▶ WHAT TO DO
Starting at the line that contains "configuration. You'll still", return every line through the end of the entries below, exactly and with nothing else.

Source texts of formatted documents:

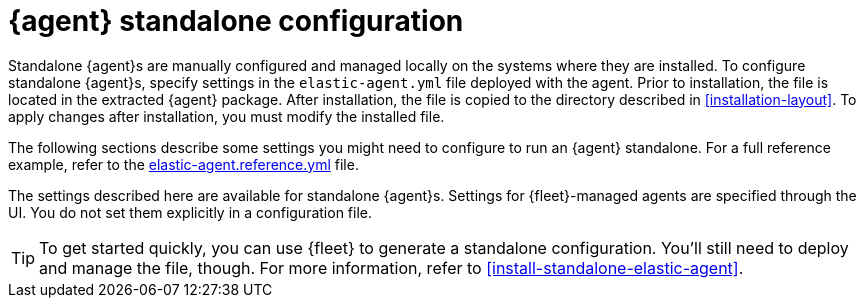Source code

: [[elastic-agent-configuration]]
= {agent} standalone configuration

Standalone {agent}s are manually configured and managed locally on the systems
where they are installed. To configure standalone {agent}s, specify settings
in the `elastic-agent.yml` file deployed with the agent. Prior to installation,
the file is located in the extracted {agent} package. After installation, the
file is copied to the directory described in <<installation-layout>>. To apply
changes after installation, you must modify the installed file.

The following sections describe some settings you might need to configure to
run an {agent} standalone. For a full reference example, refer to the
<<elastic-agent-reference-yaml,elastic-agent.reference.yml>> file.

The settings described here are available for standalone {agent}s. Settings for
{fleet}-managed agents are specified through the UI. You do not set them
explicitly in a configuration file.

TIP: To get started quickly, you can use {fleet} to generate a standalone
configuration. You'll still need to deploy and manage the file, though. For more
information, refer to <<install-standalone-elastic-agent>>.

//TODO: Explain the structure of the file, how it's used, etc.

▶ RESULT OF THIS EXERCISE
configuration. You'll still need to deploy and manage the file, though. For more
information, refer to <<install-standalone-elastic-agent>>.

//TODO: Explain the structure of the file, how it's used, etc.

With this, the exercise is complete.